Text: 25 Once a legitimate, nondiscriminatory reason for dismissal is put forward by the employer, the burden returns to the plaintiff to prove by significantly probative evidence that the proffered reason is a pretext for discrimination. Young, 840 F.2d at 829. A plaintiff may do so either directly by persuading the court that a discriminatory reason more likely motivated the employer or indirectly by showing that the employer's proffered explanation is unworthy of credence. Goldstein, 758 F.2d at 1445 (citing Texas Dept. of Community Affairs v. Burdine, 450 U.S. 248, 256, 101 S.Ct. 1089, 1095, 67 L.Ed.2d 207 (1981)). Carter contends that she met that burden by showing that her personnel file was devoid of a record of insubordination. Robert Clark, chief deputy city attorney, testified, however, that disruptive behavior was not as a rule entered in an employee's personnel file. 26 While Carter did not attempt formally to establish statistical evidence of discrimination, she did argue that discriminatory intent could be inferred from Pedrosa's personnel actions. 17 However, the record compels the opposite conclusion. Of the six attorneys fired by Pedrosa in his tenure, only Carter was in the protected age group. 18 Neither does the record support Carter's claim that three female employees in the protected class were fired. Rather, of all employees fired by Pedrosa, only Carter and the secretary described by her attorney as incompetent were in the protected class. 19 The third woman in the protected class voluntarily retired in lieu of returning to secretarial work.
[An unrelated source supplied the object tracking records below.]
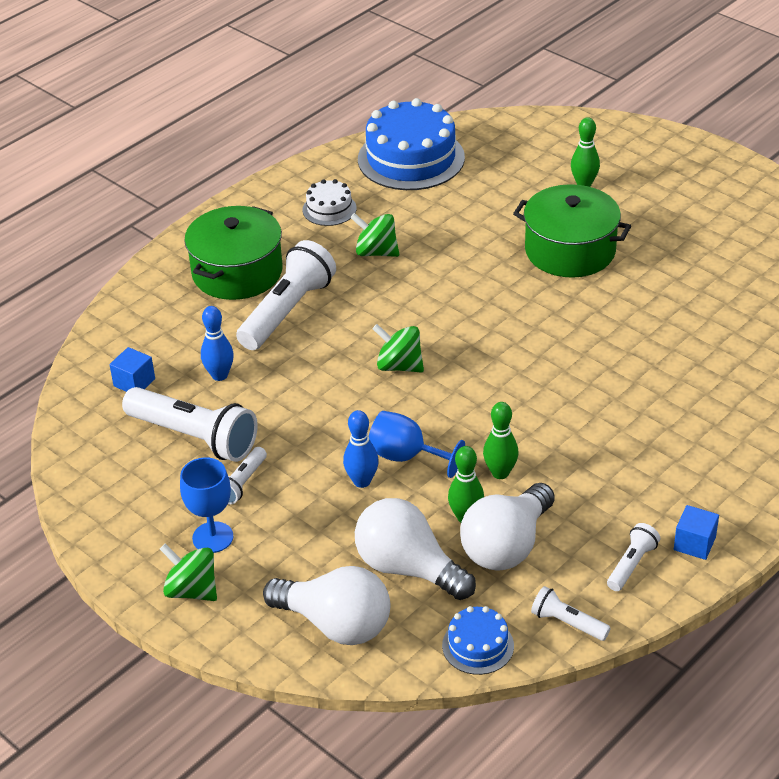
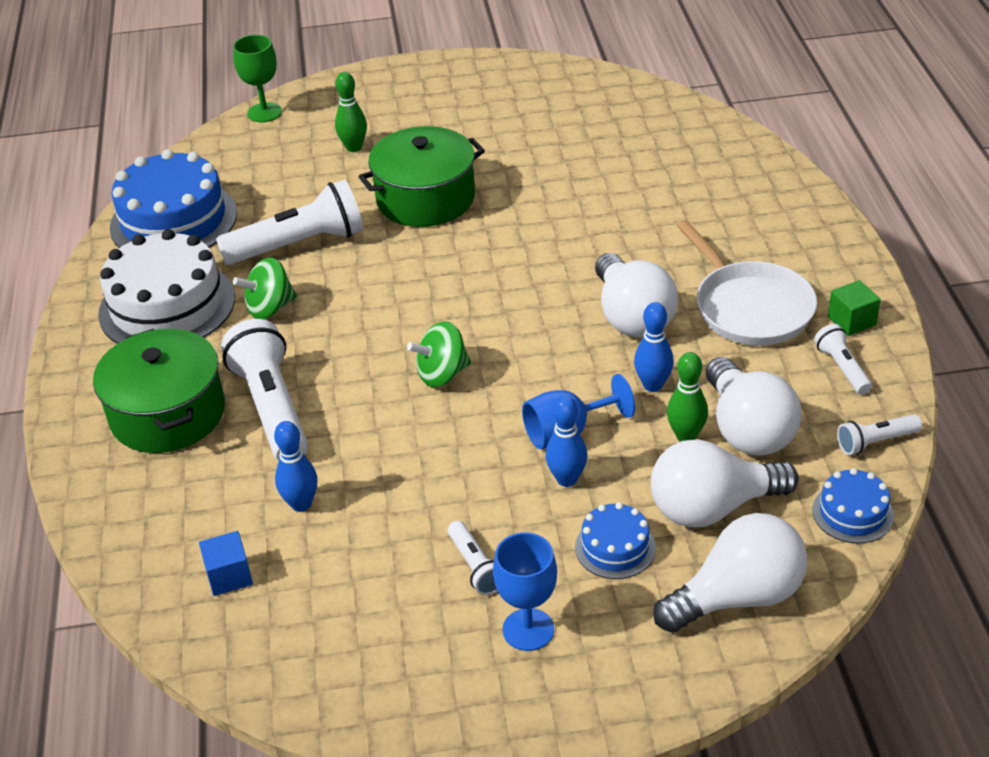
camera: 50 degrees left, 0 degrees up
white flashlight [122,387,258,462] -> white flashlight moved to [216,180,363,265]
green spinning top [160,544,217,601] -> none
white cake [303,179,357,226] -> white cake [98,229,235,344], size x2.05
green bowling pin [483,402,519,479] -> blue bowling pin [634,302,674,392]
blue cube [674,505,719,560] -> green cube [828,280,881,336]
none -> green goblet [233,35,282,122]
none -> blue cake [575,502,656,579]
none -> white light bulb [595,253,678,337]
none -> white pan [676,220,817,346]

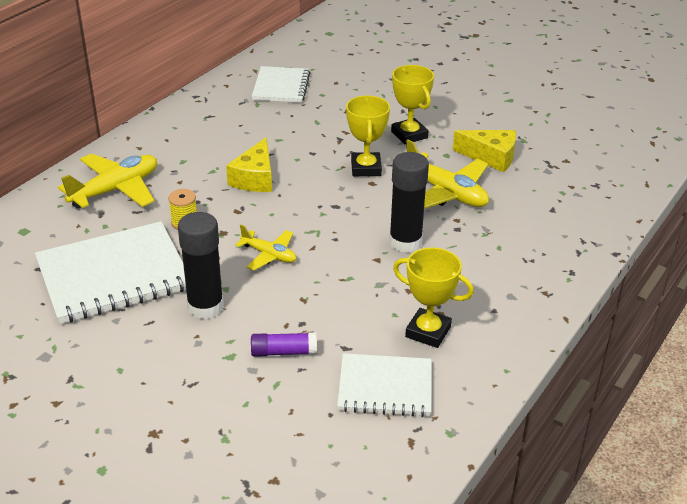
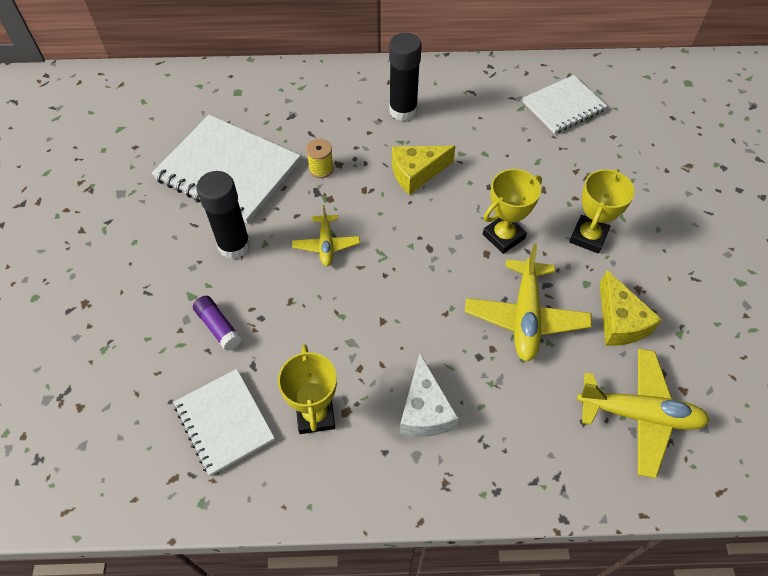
camera: 55 degrees right, 20 degrees up
yellow plane [58,154,157,208] -> yellow plane moved to [577,349,710,478]
black glue stick [389,152,429,253] -> black glue stick moved to [389,33,422,121]
none -> white cheese [400,354,459,437]

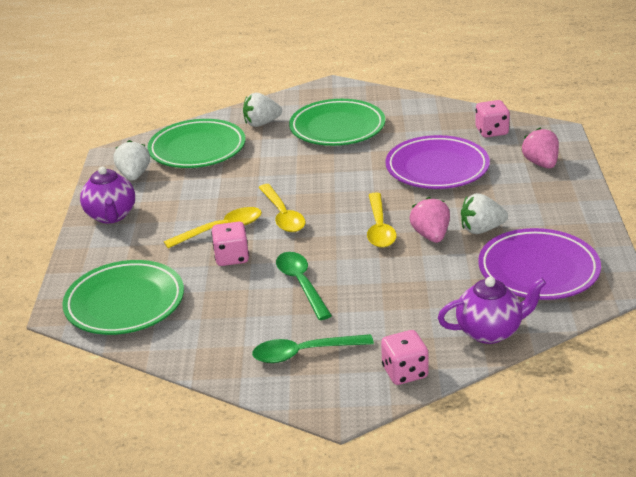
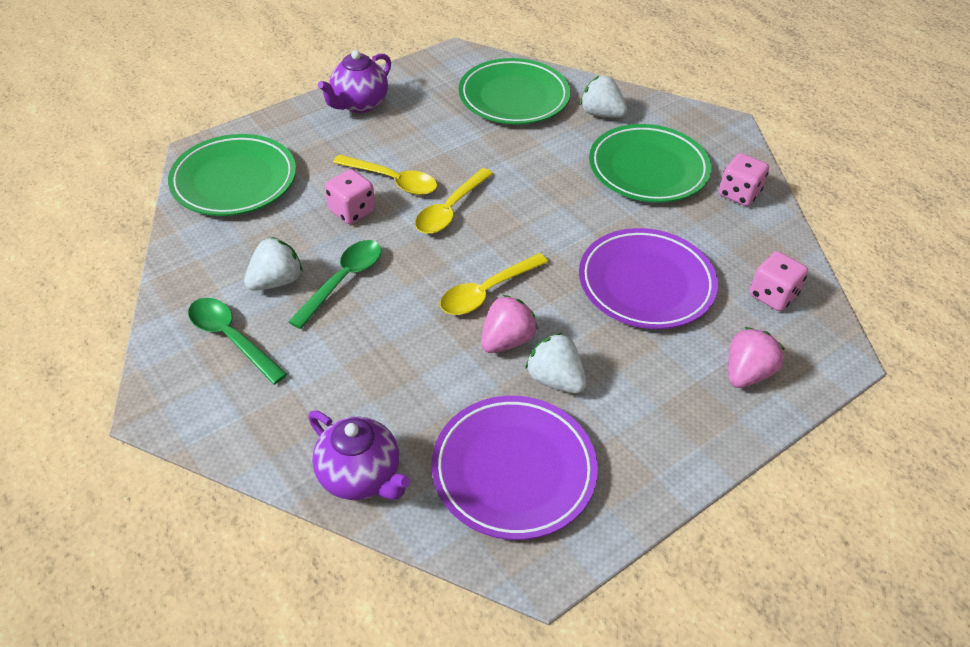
camera: 50 degrees right, 15 degrees up
white strawberry [114,140,150,181] -> white strawberry moved to [244,237,303,291]
pink dice [381,330,429,385] -> pink dice moved to [719,153,769,206]

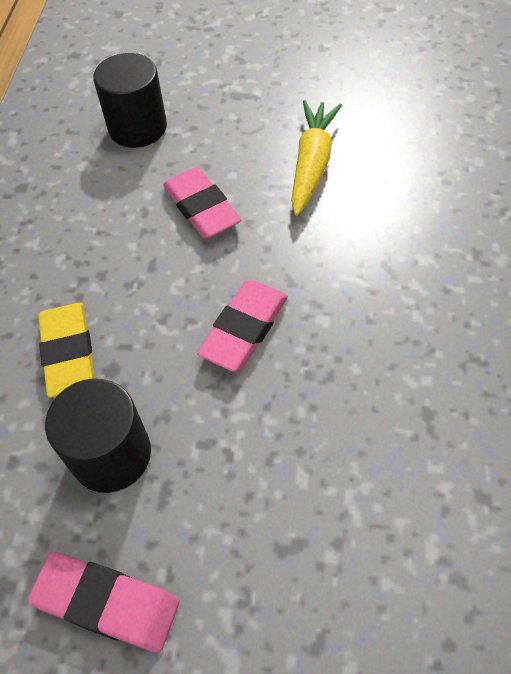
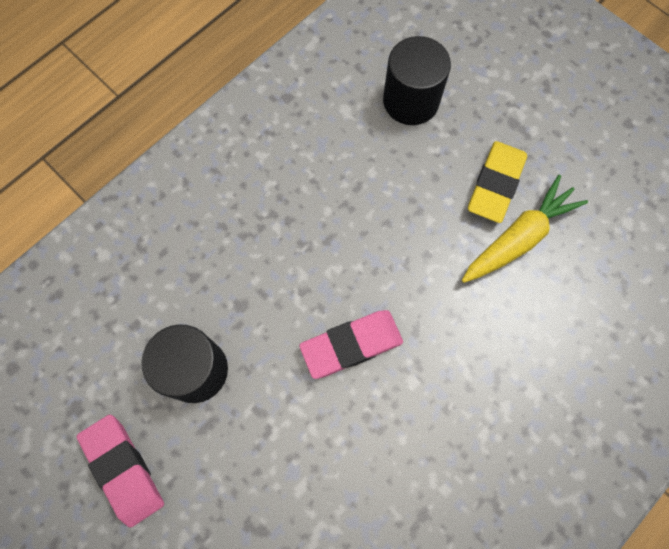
camera: 35 degrees right, 15 degrees up
yellow eraser [38,303,95,398] -> yellow eraser moved to [468,141,527,223]
pink eraser [163,167,241,239] -> none

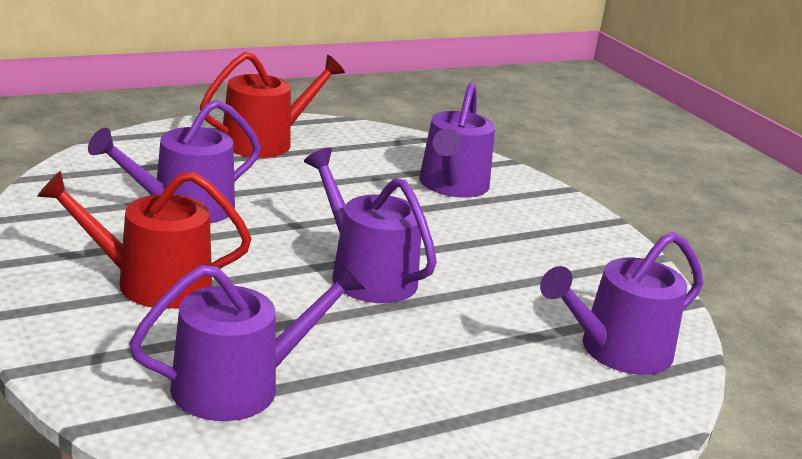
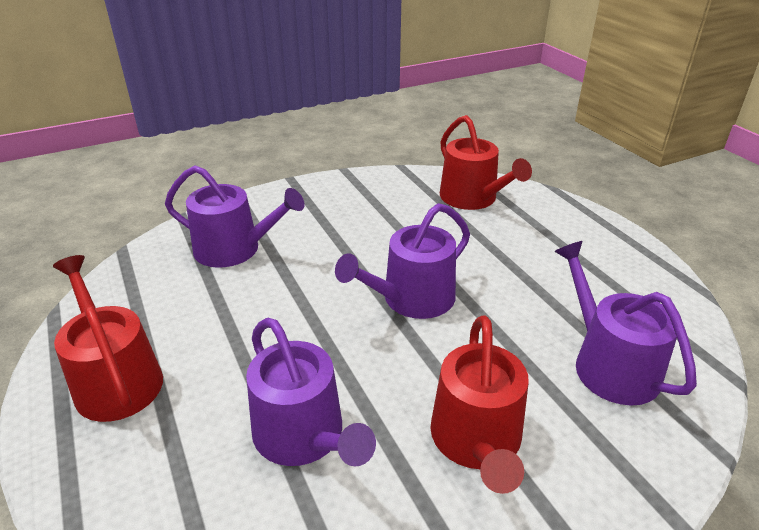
camera: 85 degrees left, 10 degrees up
purple watering can [540,232,703,375] -> red watering can [440,115,532,210]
Despite Carter's contention that Pedrosa intended to fire older employees in order to cut costs, no older males were fired. 20 Carter's subjective conclusion that Pedrosa harassed her and created any problems he had with her, without supporting evidence, was insufficient to establish pretext. [C]onclusory allegations of discrimination, without more, are not sufficient to raise an inference of pretext or intentional discrimination where [an employer] has offered ... extensive evidence of legitimate, non-discriminatory reasons for its actions. Young, 840 F.2d at 830. 27 We find that there was not sufficient evidence from which a jury could have concluded that the reasons articulated by Appellant were merely a pretext for discrimination or that a discriminatory reason more likely motivated the employer.